Tuesday, December 4, 2012

11/15/12 - Motherhood


Being a mother is different than I thought it would be. I figured that after a year I would have a better idea of what my baby needed and we would be thriving. I also thought I wouldn't dream about work anymore, but I do... Some days we are still just surviving. However, at the end of everyday, this little boy snuggles me and gives me sweet butterfly kisses that make even the hard days worth it. 

Henry has taken to being a little more affectionate lately. He likes to give me slobbery kisses on my nose and cheeks. If I am lying on the ground while we play he crawls so fast to me rests his head on my body. If I am lying on a pillow this little boy puts his head right on the pillow next to mine and plays with my eye lashes. Lately my teeth and tongue are endlessly fascinating. 

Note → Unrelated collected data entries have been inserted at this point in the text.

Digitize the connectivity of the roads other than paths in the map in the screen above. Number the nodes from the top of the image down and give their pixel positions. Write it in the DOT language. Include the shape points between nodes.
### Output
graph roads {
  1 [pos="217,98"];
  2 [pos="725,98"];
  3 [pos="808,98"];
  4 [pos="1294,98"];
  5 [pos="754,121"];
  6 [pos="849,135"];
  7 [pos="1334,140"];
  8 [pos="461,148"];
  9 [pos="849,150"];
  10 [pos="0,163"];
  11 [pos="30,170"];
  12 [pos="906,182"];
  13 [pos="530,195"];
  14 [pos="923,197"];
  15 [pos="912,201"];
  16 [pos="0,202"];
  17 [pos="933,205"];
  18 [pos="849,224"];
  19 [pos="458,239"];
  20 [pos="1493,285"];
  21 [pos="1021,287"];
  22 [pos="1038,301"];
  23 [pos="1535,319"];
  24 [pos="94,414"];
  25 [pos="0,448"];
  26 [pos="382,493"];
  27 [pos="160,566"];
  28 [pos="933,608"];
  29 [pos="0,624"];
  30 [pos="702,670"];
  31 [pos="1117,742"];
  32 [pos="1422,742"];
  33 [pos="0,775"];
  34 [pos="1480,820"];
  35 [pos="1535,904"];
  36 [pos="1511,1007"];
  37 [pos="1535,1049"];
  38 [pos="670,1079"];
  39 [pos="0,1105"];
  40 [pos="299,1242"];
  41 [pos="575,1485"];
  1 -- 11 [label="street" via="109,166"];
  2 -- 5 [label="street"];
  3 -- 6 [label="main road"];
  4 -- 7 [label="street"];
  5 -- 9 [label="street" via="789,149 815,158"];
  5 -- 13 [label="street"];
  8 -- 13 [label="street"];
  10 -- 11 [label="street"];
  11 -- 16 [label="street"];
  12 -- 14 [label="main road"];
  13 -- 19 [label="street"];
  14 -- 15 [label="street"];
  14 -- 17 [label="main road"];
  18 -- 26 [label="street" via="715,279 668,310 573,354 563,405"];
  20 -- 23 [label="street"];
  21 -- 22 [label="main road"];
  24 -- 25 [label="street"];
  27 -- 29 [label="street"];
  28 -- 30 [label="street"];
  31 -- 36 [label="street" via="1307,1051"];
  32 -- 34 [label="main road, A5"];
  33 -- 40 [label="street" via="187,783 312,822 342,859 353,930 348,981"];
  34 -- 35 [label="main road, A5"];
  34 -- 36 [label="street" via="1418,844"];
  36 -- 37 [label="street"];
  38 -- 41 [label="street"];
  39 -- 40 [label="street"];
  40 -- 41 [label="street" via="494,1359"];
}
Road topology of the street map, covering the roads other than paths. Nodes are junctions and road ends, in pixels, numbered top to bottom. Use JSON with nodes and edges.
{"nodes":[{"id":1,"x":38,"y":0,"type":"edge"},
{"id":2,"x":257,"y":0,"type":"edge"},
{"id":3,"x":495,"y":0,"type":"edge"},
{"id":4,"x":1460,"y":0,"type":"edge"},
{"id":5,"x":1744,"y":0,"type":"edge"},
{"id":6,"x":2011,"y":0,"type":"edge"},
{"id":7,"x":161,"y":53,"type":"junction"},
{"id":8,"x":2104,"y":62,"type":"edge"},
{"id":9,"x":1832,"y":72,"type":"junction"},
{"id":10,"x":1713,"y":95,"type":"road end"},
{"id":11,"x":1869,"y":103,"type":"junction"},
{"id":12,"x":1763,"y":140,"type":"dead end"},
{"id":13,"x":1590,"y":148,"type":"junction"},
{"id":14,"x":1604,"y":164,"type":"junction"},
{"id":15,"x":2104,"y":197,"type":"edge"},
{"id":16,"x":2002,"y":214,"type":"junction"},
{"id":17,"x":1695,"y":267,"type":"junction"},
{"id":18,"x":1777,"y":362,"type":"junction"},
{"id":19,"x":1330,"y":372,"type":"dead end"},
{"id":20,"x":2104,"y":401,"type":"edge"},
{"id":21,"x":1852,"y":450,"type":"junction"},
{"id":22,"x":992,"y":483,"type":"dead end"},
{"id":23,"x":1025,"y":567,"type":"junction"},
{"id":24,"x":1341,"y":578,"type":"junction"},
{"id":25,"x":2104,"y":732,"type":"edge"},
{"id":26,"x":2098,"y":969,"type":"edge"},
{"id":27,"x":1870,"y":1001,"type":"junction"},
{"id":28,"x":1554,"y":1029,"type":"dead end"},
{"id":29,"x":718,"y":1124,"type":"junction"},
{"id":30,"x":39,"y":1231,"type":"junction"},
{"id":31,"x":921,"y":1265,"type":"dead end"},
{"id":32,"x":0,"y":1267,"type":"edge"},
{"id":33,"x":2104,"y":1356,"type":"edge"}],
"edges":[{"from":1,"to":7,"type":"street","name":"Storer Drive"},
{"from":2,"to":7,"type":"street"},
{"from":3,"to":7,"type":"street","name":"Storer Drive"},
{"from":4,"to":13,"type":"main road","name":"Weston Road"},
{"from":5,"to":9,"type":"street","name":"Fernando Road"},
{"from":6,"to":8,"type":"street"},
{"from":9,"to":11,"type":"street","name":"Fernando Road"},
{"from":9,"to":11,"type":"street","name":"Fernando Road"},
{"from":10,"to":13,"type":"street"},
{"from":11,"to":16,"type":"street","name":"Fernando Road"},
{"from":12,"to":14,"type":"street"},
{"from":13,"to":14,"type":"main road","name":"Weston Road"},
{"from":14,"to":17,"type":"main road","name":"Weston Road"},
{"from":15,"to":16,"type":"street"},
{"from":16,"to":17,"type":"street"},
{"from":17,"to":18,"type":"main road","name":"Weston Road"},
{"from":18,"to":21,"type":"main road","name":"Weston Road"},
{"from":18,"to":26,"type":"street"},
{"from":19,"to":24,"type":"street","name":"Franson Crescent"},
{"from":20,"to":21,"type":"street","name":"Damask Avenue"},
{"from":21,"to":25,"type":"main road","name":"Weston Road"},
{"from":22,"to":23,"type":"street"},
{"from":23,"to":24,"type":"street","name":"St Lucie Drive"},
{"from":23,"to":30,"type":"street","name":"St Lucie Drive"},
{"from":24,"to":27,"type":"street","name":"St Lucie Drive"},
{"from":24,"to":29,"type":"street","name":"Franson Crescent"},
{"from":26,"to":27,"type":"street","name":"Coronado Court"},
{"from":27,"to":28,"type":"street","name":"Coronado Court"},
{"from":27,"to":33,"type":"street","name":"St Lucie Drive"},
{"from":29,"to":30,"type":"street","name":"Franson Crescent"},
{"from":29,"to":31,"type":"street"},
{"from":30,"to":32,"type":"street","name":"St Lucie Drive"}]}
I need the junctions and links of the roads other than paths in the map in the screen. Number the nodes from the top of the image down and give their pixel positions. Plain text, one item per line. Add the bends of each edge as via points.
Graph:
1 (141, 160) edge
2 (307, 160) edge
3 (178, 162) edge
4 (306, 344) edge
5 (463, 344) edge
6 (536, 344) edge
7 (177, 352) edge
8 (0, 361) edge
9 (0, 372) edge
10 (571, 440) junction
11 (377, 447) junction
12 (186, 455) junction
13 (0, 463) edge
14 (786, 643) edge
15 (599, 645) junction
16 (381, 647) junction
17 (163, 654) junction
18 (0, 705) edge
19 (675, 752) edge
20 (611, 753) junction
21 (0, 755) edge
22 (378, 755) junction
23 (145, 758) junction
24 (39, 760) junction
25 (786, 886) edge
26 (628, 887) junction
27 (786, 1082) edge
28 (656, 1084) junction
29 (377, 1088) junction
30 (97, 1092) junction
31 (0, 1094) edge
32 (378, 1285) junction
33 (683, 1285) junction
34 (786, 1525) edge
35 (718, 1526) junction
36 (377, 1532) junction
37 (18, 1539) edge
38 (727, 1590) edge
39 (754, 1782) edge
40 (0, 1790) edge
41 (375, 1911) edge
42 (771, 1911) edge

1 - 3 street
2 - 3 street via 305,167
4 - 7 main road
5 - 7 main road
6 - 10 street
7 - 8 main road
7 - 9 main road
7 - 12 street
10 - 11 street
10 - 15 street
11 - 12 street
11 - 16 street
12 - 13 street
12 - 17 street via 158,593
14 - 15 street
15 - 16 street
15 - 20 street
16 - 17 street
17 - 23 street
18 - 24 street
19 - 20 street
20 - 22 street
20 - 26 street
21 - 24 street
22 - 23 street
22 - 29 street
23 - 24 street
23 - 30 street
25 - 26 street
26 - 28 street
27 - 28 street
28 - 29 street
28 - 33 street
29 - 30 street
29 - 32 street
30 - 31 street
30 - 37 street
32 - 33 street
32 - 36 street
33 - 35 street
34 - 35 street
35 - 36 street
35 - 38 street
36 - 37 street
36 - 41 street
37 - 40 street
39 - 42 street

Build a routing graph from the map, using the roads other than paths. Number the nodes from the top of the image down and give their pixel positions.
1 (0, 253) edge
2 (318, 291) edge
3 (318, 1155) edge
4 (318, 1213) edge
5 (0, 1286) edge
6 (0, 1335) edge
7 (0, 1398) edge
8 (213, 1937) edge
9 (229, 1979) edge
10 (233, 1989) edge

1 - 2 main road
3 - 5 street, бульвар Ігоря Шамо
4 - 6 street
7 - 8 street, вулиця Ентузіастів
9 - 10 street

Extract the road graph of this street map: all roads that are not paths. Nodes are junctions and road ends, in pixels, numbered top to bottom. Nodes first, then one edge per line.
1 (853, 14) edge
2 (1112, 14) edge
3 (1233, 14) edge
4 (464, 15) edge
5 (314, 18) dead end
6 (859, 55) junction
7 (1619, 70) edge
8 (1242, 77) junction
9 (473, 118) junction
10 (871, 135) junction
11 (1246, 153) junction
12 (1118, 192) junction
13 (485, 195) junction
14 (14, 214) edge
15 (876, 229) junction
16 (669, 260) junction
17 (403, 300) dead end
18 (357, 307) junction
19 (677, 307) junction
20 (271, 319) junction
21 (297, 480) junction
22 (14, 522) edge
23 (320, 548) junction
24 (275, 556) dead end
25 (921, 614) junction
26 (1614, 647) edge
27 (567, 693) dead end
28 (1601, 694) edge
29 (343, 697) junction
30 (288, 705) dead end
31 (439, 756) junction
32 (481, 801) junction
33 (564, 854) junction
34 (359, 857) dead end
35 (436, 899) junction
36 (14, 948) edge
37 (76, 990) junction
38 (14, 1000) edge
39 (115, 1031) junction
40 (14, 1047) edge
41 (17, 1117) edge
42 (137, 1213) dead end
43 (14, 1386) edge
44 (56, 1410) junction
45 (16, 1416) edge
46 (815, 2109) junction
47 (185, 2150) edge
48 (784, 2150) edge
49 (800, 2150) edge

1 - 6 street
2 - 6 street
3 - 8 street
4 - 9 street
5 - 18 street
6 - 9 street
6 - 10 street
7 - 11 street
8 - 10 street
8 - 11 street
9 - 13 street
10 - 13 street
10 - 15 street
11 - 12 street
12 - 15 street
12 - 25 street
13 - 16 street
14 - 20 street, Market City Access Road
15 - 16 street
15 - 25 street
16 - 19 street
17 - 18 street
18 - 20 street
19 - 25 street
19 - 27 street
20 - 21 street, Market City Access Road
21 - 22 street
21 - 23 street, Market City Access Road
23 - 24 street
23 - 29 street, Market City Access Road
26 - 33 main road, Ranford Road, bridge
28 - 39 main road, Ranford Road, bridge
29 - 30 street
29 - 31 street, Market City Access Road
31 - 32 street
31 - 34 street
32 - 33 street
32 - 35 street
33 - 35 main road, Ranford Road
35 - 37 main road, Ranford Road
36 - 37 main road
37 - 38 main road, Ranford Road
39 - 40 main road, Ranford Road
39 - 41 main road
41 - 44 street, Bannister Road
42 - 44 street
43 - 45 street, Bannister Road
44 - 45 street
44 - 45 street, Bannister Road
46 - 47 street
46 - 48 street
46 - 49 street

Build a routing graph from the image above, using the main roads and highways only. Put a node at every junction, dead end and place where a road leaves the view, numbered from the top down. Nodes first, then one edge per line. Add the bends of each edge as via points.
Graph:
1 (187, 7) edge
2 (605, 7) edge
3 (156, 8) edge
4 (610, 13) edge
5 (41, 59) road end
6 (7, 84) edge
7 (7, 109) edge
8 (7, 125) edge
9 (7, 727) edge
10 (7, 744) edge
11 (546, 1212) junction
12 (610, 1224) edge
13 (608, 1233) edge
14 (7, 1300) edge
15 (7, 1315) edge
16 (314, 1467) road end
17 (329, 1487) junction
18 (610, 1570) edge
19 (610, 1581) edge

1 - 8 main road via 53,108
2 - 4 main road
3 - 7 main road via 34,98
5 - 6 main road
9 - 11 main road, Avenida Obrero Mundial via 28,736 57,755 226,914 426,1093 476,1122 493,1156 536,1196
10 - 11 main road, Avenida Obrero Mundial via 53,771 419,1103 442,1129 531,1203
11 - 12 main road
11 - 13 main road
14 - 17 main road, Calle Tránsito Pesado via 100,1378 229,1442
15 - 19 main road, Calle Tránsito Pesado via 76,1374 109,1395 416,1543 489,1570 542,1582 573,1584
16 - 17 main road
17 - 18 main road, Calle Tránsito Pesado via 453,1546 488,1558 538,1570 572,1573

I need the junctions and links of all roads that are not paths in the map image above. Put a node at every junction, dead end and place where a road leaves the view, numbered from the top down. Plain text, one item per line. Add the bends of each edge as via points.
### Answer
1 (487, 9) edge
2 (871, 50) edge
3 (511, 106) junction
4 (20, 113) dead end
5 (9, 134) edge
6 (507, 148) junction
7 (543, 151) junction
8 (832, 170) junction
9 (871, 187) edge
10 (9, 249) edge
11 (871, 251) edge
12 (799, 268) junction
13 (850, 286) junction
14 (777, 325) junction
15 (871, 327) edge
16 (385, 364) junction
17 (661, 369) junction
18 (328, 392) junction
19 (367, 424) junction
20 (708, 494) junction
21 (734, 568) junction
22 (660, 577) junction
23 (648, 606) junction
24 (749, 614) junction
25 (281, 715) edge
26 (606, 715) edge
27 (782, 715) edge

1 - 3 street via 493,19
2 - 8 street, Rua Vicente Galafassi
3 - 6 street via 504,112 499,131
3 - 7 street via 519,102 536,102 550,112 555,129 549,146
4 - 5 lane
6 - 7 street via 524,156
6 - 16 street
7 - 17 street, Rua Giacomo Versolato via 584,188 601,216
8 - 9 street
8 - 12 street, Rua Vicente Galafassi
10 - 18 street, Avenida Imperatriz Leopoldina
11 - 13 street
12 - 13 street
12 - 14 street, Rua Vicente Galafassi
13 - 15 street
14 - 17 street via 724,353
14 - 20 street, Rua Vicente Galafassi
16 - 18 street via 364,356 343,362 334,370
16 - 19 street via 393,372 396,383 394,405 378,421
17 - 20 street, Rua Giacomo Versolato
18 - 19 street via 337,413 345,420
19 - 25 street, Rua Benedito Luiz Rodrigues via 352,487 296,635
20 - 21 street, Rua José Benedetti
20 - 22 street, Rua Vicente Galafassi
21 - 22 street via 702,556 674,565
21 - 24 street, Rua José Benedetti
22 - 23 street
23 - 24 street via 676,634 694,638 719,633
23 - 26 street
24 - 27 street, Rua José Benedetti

Some days I don't want to shower or eat healthy or exercise or journal or read scriptures or see the world from a 1 year-old's perspective. BUT I find that if I do these things even when I don't want to, the blessing is that much greater. From Henrys's view, the ceiling is the moon and I am his world. Being a mom is laughter, drool, and joy at this house. So I'm trying to spend a little more time listening to the scriptures with this boy. Taking a few moments for me everyday. And showing Henry that this world really is a wonderful place with endless possibilities.

Henry likes to be head-to-head, something about our foreheads touching just makes him giggle.

1 comment:

  1. thanks for the sweet reminder to enjoy this whole adventure more! he is so sweet!